But whats supposed to happen in the film's Earth? What lead to the rise of the apes?
In 1968, "YOU MANIACS! YOU BLEW IT UP! AH, DAMN YOU! GOD DAMN YOU ALL TO HELL!!" meant nuclear war. We were still doing duck and cover back then.
tl;dr - The supposed fate of the Earth, and the path of its fate, changes slightly in each film, but there's no nuclear war explicitly shown.
At the end of the first film (Planet of the Apes), the only thing we know for sure is that Man fell and Apes rose. While there was presumed to be a great war, there's no definitive proof of that. The dilapidated state of the Statue of Liberty, and of New York City in the second film could easily be explained only by hundreds of years of being allowed to "go to seed".
In the second film (Return to PotA), we learn about a group of humans, horribly mutated by the leaking radiation from a powerful nuclear missile they protect and worship.
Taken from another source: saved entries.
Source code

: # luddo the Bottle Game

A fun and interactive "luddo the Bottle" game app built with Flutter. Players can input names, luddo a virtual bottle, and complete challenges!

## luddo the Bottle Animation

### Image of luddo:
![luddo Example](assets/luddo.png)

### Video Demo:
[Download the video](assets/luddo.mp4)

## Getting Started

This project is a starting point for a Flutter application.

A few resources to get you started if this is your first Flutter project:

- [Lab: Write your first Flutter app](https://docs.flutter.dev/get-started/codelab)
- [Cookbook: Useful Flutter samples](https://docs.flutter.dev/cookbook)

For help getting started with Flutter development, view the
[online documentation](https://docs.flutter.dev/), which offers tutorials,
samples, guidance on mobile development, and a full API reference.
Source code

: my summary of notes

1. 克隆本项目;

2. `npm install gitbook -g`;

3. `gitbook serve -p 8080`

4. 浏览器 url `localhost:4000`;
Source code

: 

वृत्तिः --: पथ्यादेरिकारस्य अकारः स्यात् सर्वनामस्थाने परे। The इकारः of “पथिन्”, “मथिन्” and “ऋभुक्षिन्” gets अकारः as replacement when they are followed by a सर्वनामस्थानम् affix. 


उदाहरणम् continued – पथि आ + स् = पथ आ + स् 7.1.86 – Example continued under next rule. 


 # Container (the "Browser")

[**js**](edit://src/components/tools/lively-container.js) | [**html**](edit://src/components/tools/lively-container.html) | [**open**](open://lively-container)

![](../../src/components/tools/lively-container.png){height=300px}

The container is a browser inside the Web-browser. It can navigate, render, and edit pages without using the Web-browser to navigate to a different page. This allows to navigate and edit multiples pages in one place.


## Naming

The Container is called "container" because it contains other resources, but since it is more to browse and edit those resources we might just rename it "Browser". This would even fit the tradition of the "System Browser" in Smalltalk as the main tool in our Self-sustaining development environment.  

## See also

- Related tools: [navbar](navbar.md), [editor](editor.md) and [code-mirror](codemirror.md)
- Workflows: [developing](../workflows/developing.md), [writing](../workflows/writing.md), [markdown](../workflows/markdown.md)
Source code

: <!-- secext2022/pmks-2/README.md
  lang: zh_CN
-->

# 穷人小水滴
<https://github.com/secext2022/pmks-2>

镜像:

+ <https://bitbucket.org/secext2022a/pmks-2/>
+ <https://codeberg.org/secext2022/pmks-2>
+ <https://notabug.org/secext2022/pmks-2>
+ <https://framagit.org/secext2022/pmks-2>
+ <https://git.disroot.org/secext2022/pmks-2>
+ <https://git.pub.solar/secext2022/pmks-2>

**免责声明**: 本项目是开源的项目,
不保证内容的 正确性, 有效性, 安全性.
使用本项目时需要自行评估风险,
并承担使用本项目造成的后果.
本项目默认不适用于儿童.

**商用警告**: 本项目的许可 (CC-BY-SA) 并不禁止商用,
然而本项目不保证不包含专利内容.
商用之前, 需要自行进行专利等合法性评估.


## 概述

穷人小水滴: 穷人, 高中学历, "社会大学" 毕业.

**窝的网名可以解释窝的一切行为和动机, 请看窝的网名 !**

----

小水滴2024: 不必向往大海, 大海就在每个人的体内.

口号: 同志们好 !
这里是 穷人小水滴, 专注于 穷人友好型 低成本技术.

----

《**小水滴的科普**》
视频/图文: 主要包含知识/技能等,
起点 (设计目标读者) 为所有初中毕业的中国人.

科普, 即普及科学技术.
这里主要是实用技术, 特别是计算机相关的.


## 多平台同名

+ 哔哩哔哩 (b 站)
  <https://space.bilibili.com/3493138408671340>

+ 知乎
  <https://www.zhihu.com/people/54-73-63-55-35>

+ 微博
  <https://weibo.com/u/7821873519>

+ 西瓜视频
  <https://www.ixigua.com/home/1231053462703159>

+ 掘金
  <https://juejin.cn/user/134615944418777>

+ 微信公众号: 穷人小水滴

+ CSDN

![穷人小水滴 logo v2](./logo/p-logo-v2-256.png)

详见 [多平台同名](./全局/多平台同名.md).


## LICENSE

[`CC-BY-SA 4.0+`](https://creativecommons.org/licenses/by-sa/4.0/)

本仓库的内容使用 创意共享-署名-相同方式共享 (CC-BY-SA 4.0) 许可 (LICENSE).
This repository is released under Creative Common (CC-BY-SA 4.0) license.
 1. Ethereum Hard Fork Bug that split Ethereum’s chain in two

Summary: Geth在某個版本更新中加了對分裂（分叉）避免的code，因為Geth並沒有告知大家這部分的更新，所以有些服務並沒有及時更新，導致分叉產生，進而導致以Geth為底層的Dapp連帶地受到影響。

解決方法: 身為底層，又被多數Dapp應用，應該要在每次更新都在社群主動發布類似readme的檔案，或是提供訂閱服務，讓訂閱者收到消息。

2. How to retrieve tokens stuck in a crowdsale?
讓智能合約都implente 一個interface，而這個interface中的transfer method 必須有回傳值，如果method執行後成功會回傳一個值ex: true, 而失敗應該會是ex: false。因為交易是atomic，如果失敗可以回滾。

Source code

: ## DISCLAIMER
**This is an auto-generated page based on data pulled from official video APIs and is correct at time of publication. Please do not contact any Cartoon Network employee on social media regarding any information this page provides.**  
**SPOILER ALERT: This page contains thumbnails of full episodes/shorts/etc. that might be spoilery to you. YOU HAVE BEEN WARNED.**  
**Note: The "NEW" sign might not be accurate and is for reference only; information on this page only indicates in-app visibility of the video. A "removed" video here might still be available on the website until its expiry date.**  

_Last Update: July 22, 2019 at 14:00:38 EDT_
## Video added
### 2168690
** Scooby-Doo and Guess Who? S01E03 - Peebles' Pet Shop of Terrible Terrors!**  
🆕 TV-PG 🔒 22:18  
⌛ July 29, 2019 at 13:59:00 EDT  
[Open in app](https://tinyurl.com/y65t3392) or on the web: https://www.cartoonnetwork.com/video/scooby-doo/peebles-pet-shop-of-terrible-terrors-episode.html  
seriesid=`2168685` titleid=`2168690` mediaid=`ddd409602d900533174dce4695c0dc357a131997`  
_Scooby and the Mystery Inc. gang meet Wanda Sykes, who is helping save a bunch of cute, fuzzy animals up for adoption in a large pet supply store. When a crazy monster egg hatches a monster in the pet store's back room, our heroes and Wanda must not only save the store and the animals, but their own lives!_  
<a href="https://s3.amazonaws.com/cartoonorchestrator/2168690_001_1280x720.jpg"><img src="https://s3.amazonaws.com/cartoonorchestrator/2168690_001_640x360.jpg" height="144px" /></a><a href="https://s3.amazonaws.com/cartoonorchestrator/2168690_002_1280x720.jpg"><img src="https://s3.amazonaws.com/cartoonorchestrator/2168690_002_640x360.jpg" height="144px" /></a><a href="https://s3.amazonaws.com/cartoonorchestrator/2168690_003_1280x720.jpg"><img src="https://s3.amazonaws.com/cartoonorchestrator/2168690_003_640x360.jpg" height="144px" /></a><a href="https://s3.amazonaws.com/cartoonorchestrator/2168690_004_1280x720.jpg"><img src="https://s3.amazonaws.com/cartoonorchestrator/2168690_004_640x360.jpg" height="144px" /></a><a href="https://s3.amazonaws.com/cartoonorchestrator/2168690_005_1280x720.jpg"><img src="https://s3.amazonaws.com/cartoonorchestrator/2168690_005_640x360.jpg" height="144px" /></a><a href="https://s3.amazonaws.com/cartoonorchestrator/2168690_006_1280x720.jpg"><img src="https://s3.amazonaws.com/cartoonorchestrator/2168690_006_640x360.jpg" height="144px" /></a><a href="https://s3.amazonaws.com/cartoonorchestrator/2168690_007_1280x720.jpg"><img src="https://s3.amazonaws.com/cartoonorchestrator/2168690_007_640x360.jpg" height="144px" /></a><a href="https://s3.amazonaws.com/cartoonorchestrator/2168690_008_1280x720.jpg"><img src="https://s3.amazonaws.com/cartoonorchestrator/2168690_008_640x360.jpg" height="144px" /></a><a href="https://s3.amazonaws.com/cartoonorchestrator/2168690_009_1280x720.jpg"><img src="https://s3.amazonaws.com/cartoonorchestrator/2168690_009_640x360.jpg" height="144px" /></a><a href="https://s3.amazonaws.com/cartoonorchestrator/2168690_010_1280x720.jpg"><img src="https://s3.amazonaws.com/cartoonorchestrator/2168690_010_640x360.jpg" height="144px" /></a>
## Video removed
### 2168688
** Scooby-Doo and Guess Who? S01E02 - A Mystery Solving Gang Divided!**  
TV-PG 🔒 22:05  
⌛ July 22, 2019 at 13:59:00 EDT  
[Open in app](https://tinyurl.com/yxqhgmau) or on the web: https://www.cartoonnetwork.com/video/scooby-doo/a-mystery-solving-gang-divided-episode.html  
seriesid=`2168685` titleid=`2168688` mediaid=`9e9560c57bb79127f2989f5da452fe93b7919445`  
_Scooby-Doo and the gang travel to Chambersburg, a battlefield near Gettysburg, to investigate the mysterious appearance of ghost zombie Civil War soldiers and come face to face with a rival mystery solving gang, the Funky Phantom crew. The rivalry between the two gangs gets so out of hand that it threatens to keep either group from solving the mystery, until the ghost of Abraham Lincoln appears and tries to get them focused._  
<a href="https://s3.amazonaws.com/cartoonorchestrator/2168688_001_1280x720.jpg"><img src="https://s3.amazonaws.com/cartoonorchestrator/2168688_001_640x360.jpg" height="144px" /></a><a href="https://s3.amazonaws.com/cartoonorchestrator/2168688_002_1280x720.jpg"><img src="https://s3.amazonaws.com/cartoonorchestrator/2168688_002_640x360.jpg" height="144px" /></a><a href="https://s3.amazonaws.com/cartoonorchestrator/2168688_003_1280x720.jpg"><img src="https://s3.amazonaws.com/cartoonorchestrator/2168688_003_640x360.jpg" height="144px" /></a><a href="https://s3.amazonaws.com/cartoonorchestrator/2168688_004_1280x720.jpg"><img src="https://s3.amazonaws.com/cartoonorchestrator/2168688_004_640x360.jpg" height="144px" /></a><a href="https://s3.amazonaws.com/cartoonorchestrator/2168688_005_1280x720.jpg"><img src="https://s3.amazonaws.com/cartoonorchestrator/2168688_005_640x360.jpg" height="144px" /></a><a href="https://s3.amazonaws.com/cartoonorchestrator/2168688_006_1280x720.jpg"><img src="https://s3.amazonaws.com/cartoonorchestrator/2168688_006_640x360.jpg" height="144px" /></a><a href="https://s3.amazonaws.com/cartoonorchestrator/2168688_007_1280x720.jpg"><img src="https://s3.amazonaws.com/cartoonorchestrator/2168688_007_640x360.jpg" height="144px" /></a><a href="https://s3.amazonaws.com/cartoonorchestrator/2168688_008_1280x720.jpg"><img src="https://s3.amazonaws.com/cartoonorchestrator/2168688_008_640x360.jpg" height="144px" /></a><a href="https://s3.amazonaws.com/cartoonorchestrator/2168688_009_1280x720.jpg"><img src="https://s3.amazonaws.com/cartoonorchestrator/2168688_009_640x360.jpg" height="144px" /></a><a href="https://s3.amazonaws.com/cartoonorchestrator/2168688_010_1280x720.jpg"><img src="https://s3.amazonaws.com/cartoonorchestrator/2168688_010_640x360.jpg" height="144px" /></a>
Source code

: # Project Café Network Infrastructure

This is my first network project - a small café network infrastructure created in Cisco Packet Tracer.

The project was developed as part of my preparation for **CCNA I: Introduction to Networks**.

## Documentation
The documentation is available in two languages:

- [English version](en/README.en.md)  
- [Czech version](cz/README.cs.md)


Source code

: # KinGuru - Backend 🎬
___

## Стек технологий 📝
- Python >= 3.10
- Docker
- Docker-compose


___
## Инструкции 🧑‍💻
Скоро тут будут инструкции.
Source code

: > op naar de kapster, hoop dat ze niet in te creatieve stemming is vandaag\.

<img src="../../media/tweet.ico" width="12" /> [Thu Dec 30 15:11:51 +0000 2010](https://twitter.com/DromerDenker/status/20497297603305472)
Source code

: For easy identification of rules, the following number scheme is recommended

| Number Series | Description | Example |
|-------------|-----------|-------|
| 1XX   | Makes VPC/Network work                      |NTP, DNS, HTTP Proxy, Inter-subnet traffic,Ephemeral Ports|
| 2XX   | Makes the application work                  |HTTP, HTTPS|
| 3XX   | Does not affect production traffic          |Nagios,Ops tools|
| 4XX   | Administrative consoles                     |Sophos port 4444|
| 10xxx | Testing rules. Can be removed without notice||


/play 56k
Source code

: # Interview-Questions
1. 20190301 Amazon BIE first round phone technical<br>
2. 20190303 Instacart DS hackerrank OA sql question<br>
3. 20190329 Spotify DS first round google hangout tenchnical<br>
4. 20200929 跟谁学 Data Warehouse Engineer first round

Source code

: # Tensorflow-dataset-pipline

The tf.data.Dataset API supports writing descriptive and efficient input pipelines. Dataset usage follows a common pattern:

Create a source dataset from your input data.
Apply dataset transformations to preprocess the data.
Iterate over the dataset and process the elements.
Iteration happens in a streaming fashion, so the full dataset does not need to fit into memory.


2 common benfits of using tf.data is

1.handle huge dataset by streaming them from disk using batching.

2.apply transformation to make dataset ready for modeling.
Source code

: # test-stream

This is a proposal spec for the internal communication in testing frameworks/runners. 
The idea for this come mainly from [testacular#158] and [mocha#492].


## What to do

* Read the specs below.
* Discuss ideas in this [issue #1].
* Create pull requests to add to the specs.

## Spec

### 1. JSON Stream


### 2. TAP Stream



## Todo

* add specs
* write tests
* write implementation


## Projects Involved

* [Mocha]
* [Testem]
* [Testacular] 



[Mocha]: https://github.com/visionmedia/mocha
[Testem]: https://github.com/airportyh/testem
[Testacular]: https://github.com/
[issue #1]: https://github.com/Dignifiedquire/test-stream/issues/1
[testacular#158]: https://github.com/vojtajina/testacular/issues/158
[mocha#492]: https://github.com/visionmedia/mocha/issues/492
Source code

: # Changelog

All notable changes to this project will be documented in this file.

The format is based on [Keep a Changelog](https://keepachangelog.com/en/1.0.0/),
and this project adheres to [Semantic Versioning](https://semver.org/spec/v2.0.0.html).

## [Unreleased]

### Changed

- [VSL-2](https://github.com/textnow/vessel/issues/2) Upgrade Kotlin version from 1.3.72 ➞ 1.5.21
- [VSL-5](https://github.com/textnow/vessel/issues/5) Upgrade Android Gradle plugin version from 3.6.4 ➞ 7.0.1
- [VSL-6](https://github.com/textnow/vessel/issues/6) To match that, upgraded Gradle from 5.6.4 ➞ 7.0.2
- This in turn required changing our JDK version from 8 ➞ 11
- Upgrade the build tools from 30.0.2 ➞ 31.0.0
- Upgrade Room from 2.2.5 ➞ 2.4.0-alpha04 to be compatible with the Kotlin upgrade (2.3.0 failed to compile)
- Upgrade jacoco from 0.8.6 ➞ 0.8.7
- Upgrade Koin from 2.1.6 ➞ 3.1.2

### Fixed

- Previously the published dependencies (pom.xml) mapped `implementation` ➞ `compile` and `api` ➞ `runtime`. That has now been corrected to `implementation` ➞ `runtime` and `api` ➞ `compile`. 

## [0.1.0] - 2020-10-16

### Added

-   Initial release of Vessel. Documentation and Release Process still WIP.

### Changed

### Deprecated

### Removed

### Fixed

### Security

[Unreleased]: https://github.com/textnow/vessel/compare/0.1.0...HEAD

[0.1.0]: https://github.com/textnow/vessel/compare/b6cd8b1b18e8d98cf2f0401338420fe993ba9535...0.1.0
It explodes at the end of the film, seemingly a definitive end to the series, but when there's money to be made, all things are possible.
In the third film (Escape from PotA), Cornelius and Zira (from the first film) and a third ape figure out how to raise, repair, fuel and launch Talyor's ship from the first film, and travel back through the same time warp to our present. Here, we get a bit more information about the Earth's future - Zira explains that according to their history (which never seems to get mentioned at all in the first film, but we'll ignore that), Man was the dominant species, but began to train apes to perform menial tasks. And one ape became advanced enough to refuse an order, and say "no". That was the beginning of the rose of Apekind.
In the fourth film (Conquest for PotA), we see those events come largely to pass. With the humans assuming they had avoided their future fate by destroying Cornelius, Zira, and their child, they didn't worry about the predicted events coming to pass - a plague destroying cats and dogs, and humanity choosing to train apes as pets and, effectively, slaves. The ape child, Caesar, had not died, and secretly begun an underground movement to organize the apes, and begin the titular Conquest.
The final film of the series (Battle for PotA) takes place a number of years after Conquest, with Apes in charge of things. Some Humans are assisting them, some are fighting against them. We see the birth of the nuclear mutant group, and we see the change in the relationship between humans and apes sour.
There's a LOT of time unaccounted for - millennia, really. Plenty of time for men to "devolve" into non-verbal hunter-gatherers, and for the cities to become vine-covered wastelands. There's plenty of "Yeah, but..." questions and plot holes in the films, but all told, it's a solid series that speaks to humanity's believe that it can escape its fate.